Het effect van strooizout op het milieu

Vóór 1938 was reizen op besneeuwde Amerikaanse snelwegen moeilijk omdat er geen ontdooimiddelen werden gebruikt. In dat jaar experimenteerde New Hampshire met het aanbrengen van zout op wegen om het vriespunt van water te verlagen en ijsvorming te verminderen. De succesvolle praktijk verspreidde zich. Elke winter wordt er nu tot 20 miljoen ton zout gebruikt. Goedkoop, effectief en gemakkelijk aan te brengen, leek zout het antwoord op het verminderen van de gevaren op de weg in de winter. Omdat zout echter gemakkelijk in water oplost, wordt het meegesleept en is het schadelijk voor het milieu.

Ophoping in water

Wegenzout, of natriumchloride, bestaat uit 40 procent natriumionen (Na+) en 60 procent chloride-ionen (Cl-).

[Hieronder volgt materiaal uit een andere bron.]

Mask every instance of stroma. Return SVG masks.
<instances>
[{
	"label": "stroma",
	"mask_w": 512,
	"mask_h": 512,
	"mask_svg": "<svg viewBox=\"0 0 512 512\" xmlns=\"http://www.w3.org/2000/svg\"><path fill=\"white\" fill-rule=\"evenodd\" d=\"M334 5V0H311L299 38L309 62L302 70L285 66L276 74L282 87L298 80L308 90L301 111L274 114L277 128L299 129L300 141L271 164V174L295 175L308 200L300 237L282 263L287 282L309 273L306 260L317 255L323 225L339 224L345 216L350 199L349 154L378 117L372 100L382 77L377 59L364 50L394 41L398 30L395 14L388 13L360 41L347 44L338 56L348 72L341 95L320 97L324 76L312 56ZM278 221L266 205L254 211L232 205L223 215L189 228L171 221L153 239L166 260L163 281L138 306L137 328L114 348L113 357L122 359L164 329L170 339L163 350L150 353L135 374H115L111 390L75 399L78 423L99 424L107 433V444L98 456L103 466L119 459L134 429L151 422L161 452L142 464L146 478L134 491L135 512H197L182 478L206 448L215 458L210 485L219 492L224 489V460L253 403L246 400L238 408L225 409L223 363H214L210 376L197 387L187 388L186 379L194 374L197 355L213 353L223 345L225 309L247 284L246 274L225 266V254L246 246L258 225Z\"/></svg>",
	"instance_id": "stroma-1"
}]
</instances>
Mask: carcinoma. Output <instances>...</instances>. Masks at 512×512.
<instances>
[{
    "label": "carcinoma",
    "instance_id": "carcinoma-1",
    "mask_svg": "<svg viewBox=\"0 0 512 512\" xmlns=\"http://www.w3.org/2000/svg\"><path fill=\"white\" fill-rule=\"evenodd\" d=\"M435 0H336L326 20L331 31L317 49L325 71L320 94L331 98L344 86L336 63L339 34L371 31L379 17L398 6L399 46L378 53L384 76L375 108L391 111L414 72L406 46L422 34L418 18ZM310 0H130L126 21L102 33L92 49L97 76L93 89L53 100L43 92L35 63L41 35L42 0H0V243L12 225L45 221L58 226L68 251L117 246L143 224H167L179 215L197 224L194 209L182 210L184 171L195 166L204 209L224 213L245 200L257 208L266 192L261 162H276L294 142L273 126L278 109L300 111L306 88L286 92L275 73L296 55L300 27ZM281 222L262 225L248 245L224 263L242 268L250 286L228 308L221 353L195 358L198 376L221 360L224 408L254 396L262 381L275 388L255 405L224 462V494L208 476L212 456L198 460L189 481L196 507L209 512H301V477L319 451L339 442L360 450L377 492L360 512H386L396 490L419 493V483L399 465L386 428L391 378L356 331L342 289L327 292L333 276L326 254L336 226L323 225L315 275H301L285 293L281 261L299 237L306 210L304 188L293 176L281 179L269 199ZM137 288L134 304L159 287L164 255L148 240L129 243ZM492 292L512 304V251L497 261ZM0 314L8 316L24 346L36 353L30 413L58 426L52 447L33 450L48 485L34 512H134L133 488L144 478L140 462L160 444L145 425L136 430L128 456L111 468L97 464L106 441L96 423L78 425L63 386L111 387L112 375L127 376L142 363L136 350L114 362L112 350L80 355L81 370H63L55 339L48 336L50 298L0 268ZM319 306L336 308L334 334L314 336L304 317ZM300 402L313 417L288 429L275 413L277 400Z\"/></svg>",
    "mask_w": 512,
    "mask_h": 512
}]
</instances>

Deze ionen lossen op in afvloeiend water van gesmolten sneeuw en ijs en hopen zich op in beken, rivieren, meren en grondwater. Natuurlijke processen filteren of verwijderen geen ionen, dus als ze niet voldoende worden verdund met water, stapelen ze zich op. Omdat zout water een grotere dichtheid heeft dan zoet water, zinkt het naar de bodem en schaadt het waterplanten en dieren. Wanneer zout in grondwater meer dan 250 mg/liter bereikt, worden smaak en geur een probleem. In New Hampshire waren tussen 1983 en 2003 meer dan 424 particuliere putten aan vervanging toe vanwege zoutverontreiniging. (zie referentie 2)

Planten en dieren

Planten die langs snelwegen groeien, vertonen vaak tekenen van zoutschade, zoals bruin gebladerte, slechte groei en zelfs dood. Als zout zich naar aangrenzende gebieden verplaatst, veroorzaakt het uitdroging van plantenwortels en bladeren, verstoort het de opname van voedingsstoffen en heeft het een negatieve invloed op de ontkieming van zaden. Inheemse planten kunnen worden vervangen door invasieve zouttolerante onkruiden. Waterdieren kunnen schade oplopen door zout. Wilde dieren zoals herten en elanden beschouwen strooizout als een liksteen en bezoeken wegen om te eten, wat resulteert in verkeersongevallen en dode dieren. Vogels pikken zoutkristallen op zoals ze zaden zouden doen, wat vergiftiging en de dood kan veroorzaken.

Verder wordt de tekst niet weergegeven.